*Material for the task*:
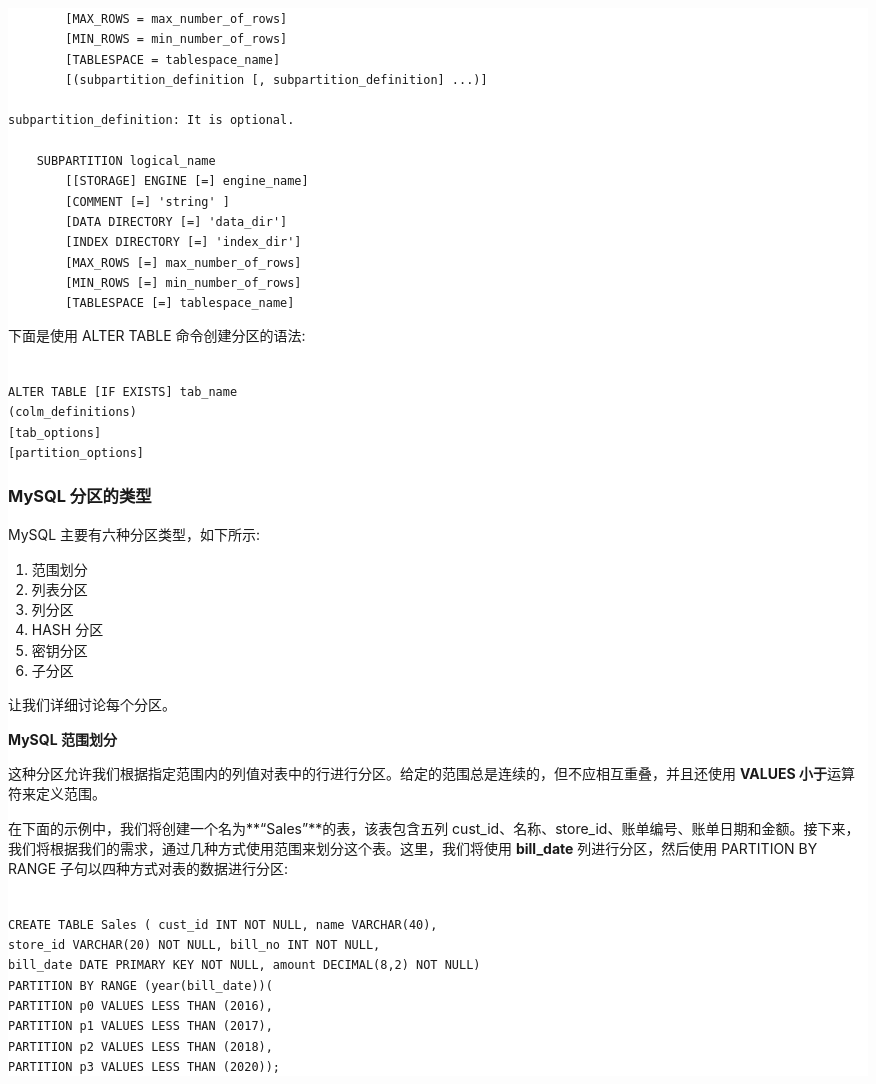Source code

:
 ```
        [MAX_ROWS = max_number_of_rows]
        [MIN_ROWS = min_number_of_rows]
        [TABLESPACE = tablespace_name]
        [(subpartition_definition [, subpartition_definition] ...)]

subpartition_definition: It is optional.

    SUBPARTITION logical_name
        [[STORAGE] ENGINE [=] engine_name]
        [COMMENT [=] 'string' ]
        [DATA DIRECTORY [=] 'data_dir']
        [INDEX DIRECTORY [=] 'index_dir']
        [MAX_ROWS [=] max_number_of_rows]
        [MIN_ROWS [=] min_number_of_rows]
        [TABLESPACE [=] tablespace_name]

```

下面是使用 ALTER TABLE 命令创建分区的语法:

```

ALTER TABLE [IF EXISTS] tab_name
(colm_definitions)
[tab_options]
[partition_options]

```

### MySQL 分区的类型

MySQL 主要有六种分区类型，如下所示:

1.  范围划分
2.  列表分区
3.  列分区
4.  HASH 分区
5.  密钥分区
6.  子分区

让我们详细讨论每个分区。

**MySQL 范围划分**

这种分区允许我们根据指定范围内的列值对表中的行进行分区。给定的范围总是连续的，但不应相互重叠，并且还使用 **VALUES 小于**运算符来定义范围。

在下面的示例中，我们将创建一个名为**“Sales”**的表，该表包含五列 cust_id、名称、store_id、账单编号、账单日期和金额。接下来，我们将根据我们的需求，通过几种方式使用范围来划分这个表。这里，我们将使用 **bill_date** 列进行分区，然后使用 PARTITION BY RANGE 子句以四种方式对表的数据进行分区:

```

CREATE TABLE Sales ( cust_id INT NOT NULL, name VARCHAR(40), 
store_id VARCHAR(20) NOT NULL, bill_no INT NOT NULL, 
bill_date DATE PRIMARY KEY NOT NULL, amount DECIMAL(8,2) NOT NULL) 
PARTITION BY RANGE (year(bill_date))( 
PARTITION p0 VALUES LESS THAN (2016), 
PARTITION p1 VALUES LESS THAN (2017), 
PARTITION p2 VALUES LESS THAN (2018), 
PARTITION p3 VALUES LESS THAN (2020));

```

*Exercise objective*:
Everything in the listing above must be retyped exactly, except for the pictures.

*Written response*:
Source code

:
 ```
        [MAX_ROWS = max_number_of_rows]
        [MIN_ROWS = min_number_of_rows]
        [TABLESPACE = tablespace_name]
        [(subpartition_definition [, subpartition_definition] ...)]

subpartition_definition: It is optional.

    SUBPARTITION logical_name
        [[STORAGE] ENGINE [=] engine_name]
        [COMMENT [=] 'string' ]
        [DATA DIRECTORY [=] 'data_dir']
        [INDEX DIRECTORY [=] 'index_dir']
        [MAX_ROWS [=] max_number_of_rows]
        [MIN_ROWS [=] min_number_of_rows]
        [TABLESPACE [=] tablespace_name]

```

下面是使用 ALTER TABLE 命令创建分区的语法:

```

ALTER TABLE [IF EXISTS] tab_name
(colm_definitions)
[tab_options]
[partition_options]

```

### MySQL 分区的类型

MySQL 主要有六种分区类型，如下所示:

1.  范围划分
2.  列表分区
3.  列分区
4.  HASH 分区
5.  密钥分区
6.  子分区

让我们详细讨论每个分区。

**MySQL 范围划分**

这种分区允许我们根据指定范围内的列值对表中的行进行分区。给定的范围总是连续的，但不应相互重叠，并且还使用 **VALUES 小于**运算符来定义范围。

在下面的示例中，我们将创建一个名为**“Sales”**的表，该表包含五列 cust_id、名称、store_id、账单编号、账单日期和金额。接下来，我们将根据我们的需求，通过几种方式使用范围来划分这个表。这里，我们将使用 **bill_date** 列进行分区，然后使用 PARTITION BY RANGE 子句以四种方式对表的数据进行分区:

```

CREATE TABLE Sales ( cust_id INT NOT NULL, name VARCHAR(40), 
store_id VARCHAR(20) NOT NULL, bill_no INT NOT NULL, 
bill_date DATE PRIMARY KEY NOT NULL, amount DECIMAL(8,2) NOT NULL) 
PARTITION BY RANGE (year(bill_date))( 
PARTITION p0 VALUES LESS THAN (2016), 
PARTITION p1 VALUES LESS THAN (2017), 
PARTITION p2 VALUES LESS THAN (2018), 
PARTITION p3 VALUES LESS THAN (2020));

```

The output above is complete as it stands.